__Entries supplied__.
........

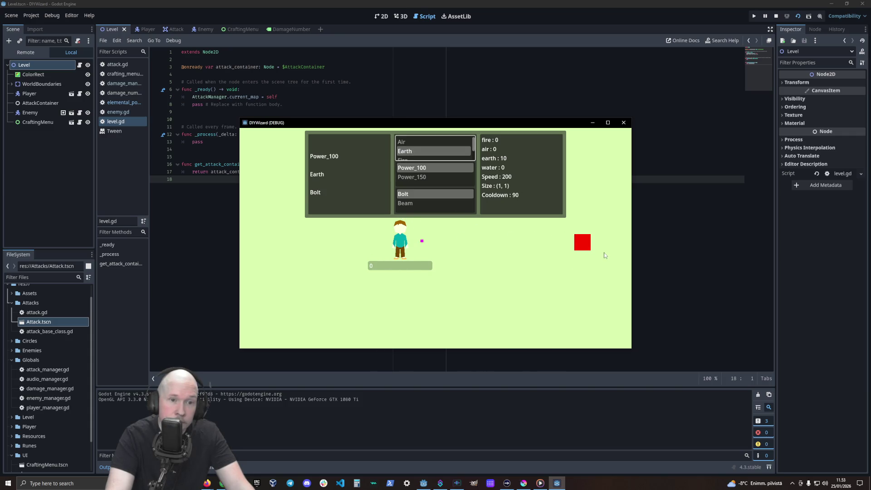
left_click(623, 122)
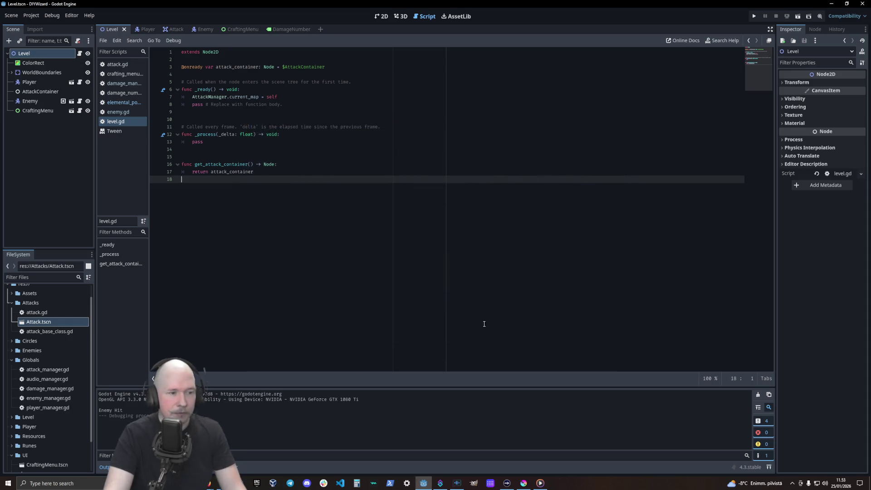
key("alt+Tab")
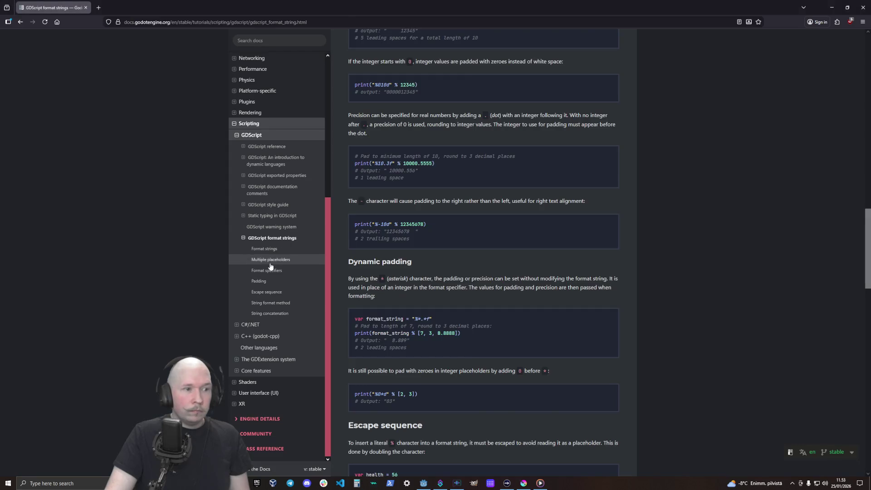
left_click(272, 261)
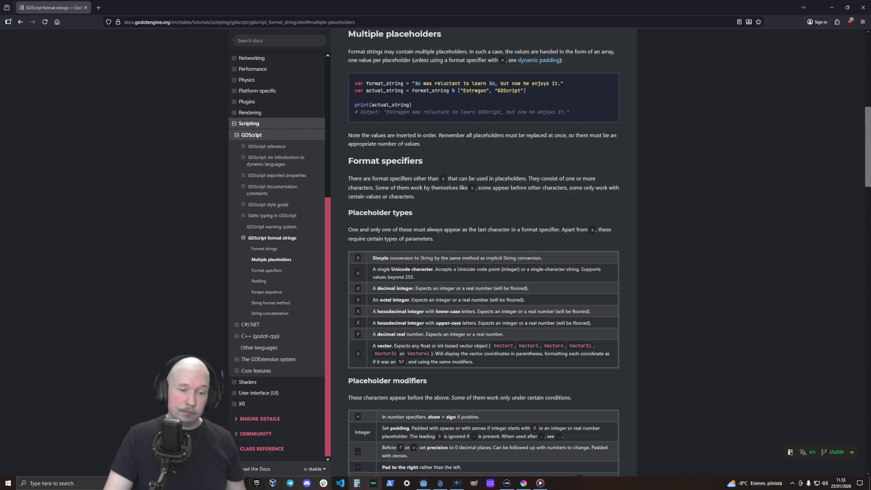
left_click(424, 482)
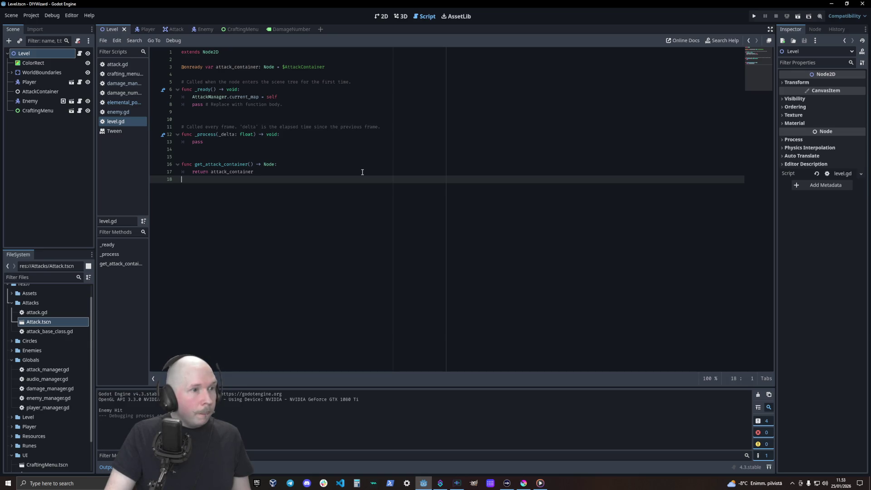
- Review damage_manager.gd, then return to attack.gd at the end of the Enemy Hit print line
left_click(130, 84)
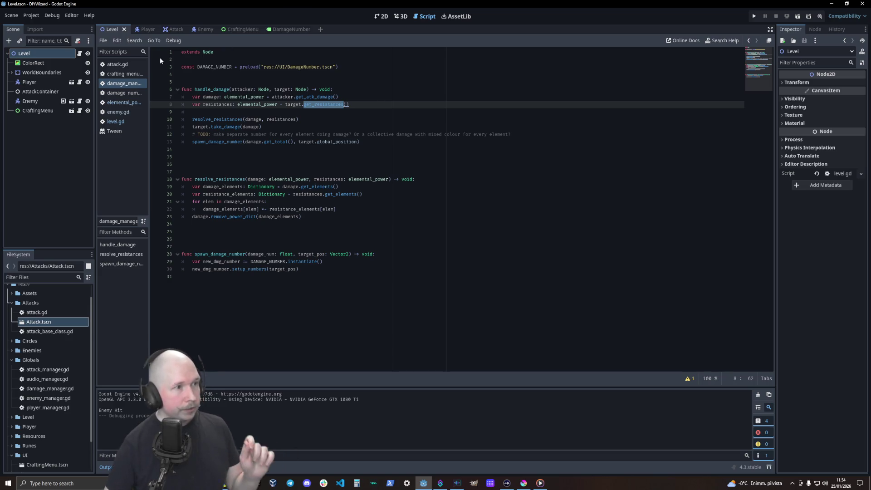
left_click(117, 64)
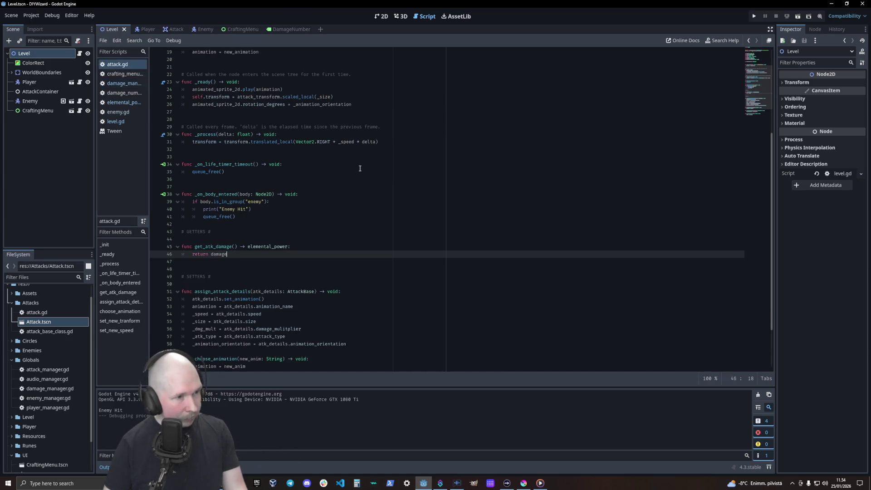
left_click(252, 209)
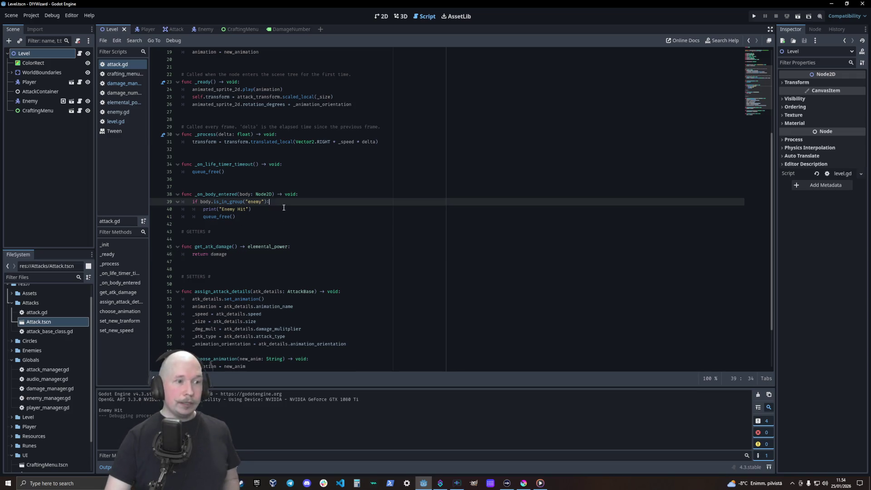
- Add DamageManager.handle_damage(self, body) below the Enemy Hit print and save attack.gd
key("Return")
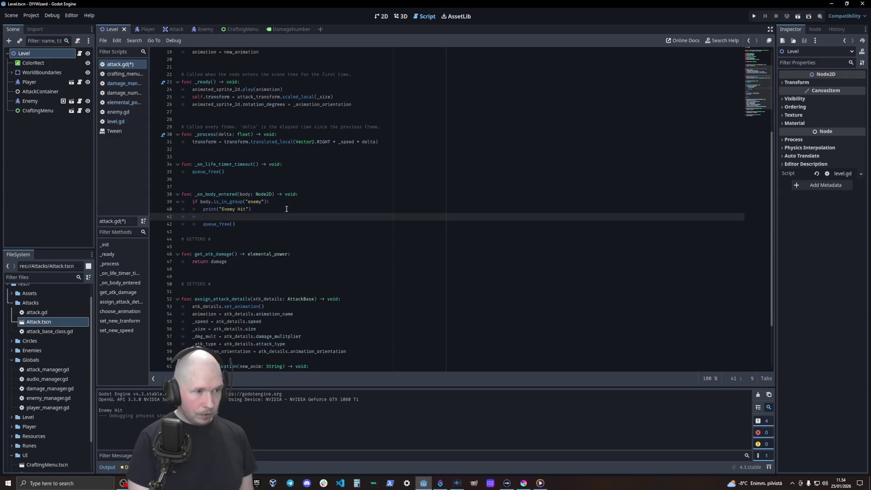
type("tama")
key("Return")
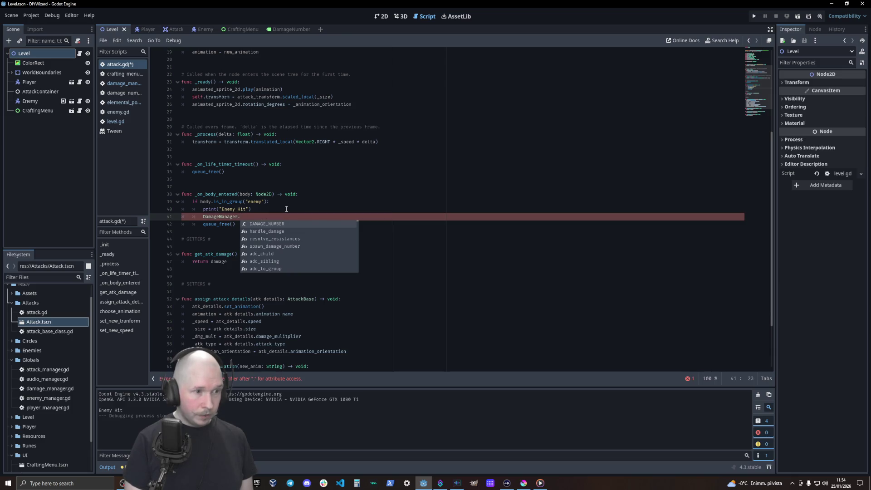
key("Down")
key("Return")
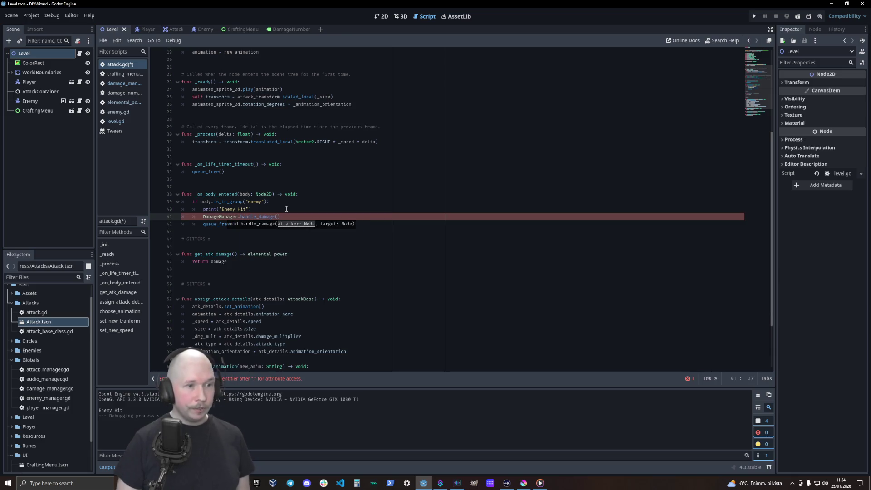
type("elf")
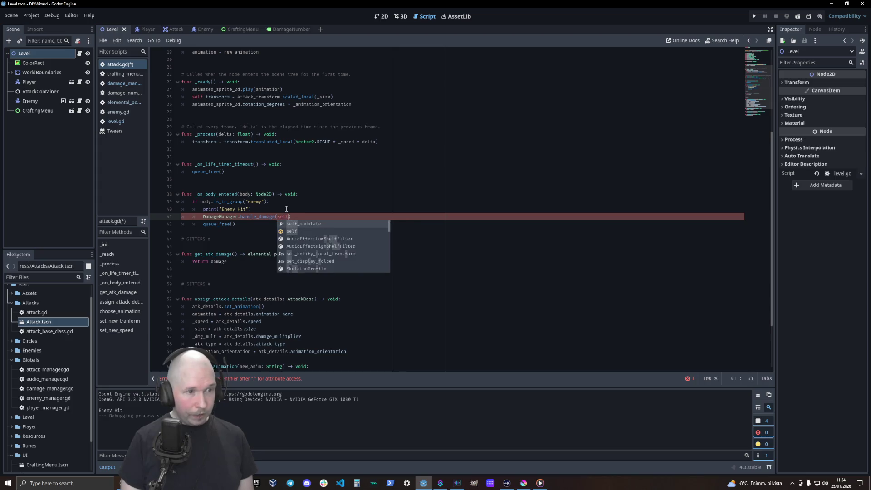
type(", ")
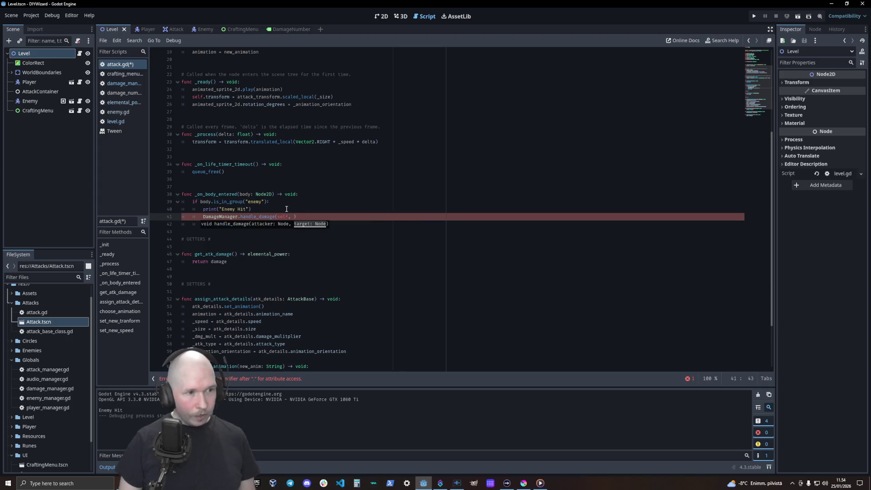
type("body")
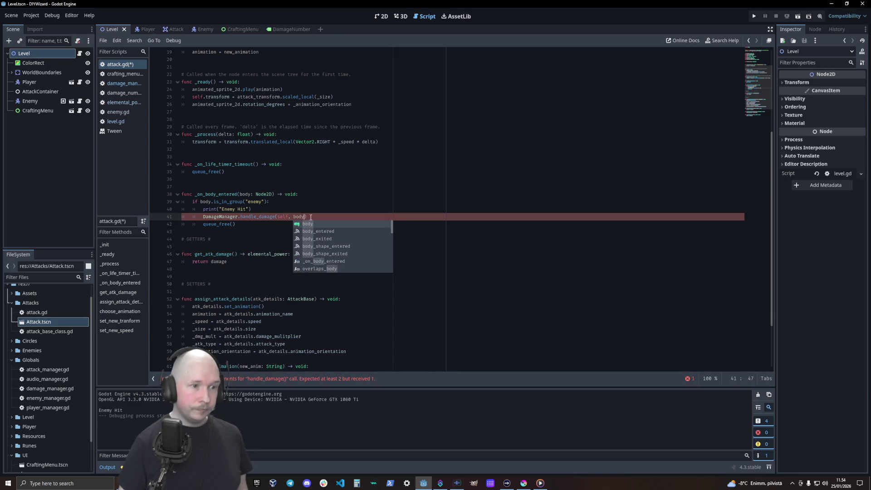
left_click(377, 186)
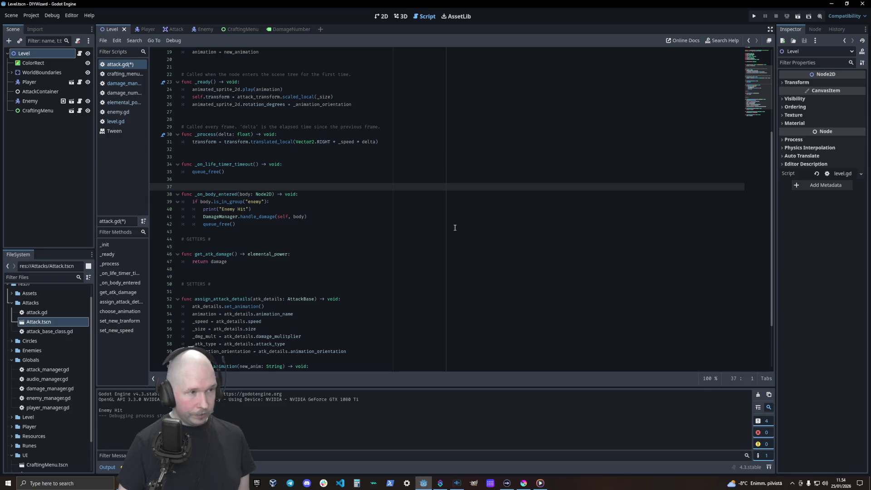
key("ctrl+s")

........

__Exercise goal__. Where in the records above does the word "attack" appear? Copy each line that holds it.

__Result of this task__.
- Review damage_manager.gd, then return to attack.gd at the end of the Enemy Hit print line
- Add DamageManager.handle_damage(self, body) below the Enemy Hit print and save attack.gd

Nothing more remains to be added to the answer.